** About this exercise **
In your copy, include every record exactly and no pictures.

** Extracted information **

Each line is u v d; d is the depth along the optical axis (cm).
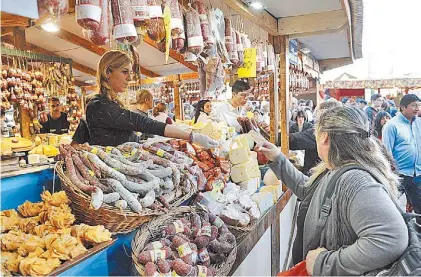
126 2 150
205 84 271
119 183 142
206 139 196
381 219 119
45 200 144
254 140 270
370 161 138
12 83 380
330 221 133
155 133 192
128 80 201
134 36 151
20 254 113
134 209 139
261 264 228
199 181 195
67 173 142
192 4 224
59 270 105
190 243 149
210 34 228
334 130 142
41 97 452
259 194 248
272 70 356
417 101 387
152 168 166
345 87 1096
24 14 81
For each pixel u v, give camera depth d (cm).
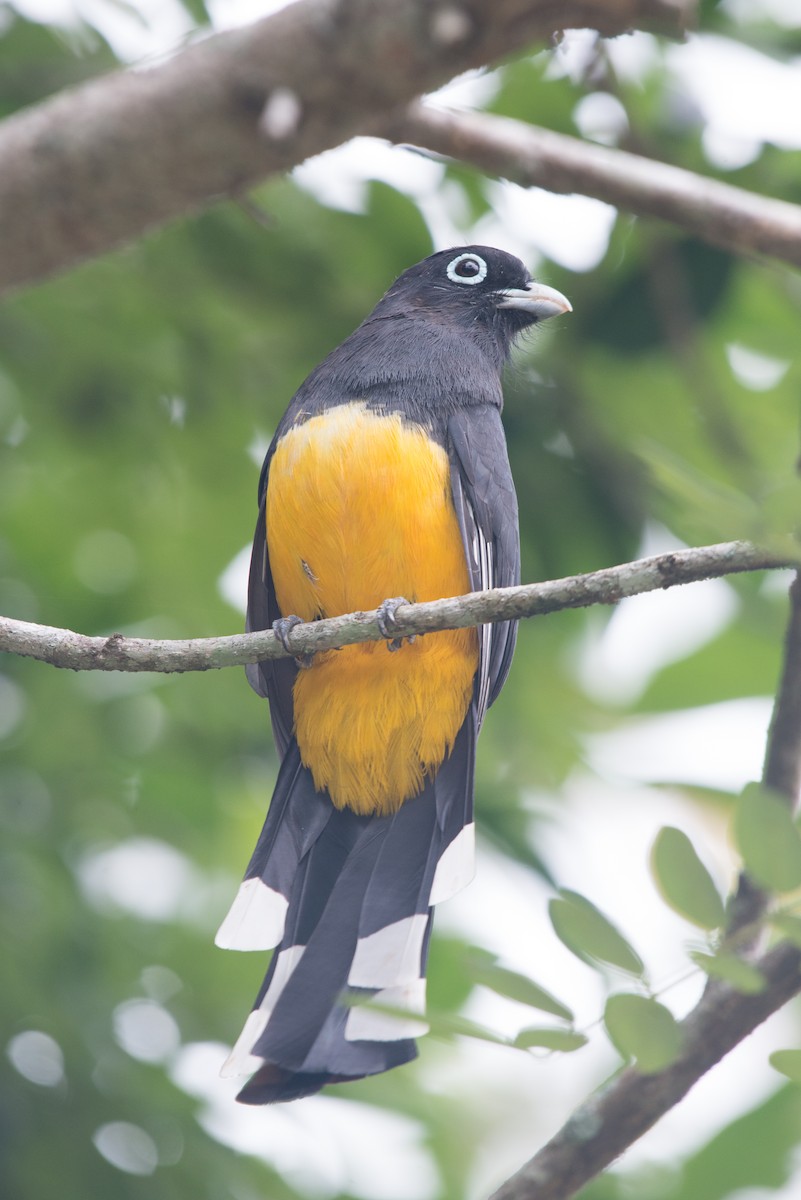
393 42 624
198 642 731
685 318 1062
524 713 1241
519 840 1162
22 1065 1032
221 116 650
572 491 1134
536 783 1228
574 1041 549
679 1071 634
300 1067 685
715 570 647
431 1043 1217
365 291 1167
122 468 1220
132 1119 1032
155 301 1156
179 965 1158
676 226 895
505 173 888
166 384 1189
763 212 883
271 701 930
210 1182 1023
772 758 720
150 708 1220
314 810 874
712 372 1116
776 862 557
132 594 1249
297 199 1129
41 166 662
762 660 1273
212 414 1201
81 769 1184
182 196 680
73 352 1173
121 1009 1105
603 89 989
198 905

** Answer **
Each line is u v d; d is the depth along the optical axis (cm).
126 2 150
205 84 271
119 183 142
206 139 196
381 219 119
45 200 144
254 140 270
370 161 138
12 83 380
330 221 133
155 133 192
128 80 201
134 36 151
20 254 113
134 209 139
261 264 228
199 181 195
67 173 142
192 4 224
59 270 105
190 243 149
210 34 228
334 130 142
41 97 452
259 194 248
272 70 356
417 101 387
152 168 166
345 87 1096
24 14 81
For each pixel u v, give camera depth d (cm).
393 42 624
198 642 731
685 318 1062
524 713 1241
519 840 1162
22 1065 1032
221 116 650
572 491 1134
536 783 1228
574 1041 549
679 1071 634
300 1067 685
715 570 647
431 1043 1217
365 291 1167
122 468 1220
132 1119 1032
155 301 1156
179 965 1158
676 226 895
505 173 888
166 384 1189
763 212 883
271 701 930
210 1182 1023
772 758 720
150 708 1220
314 810 874
712 372 1116
776 862 557
132 594 1249
297 199 1129
41 166 662
762 660 1273
212 414 1201
81 769 1184
182 196 680
73 352 1173
121 1009 1105
603 89 989
198 905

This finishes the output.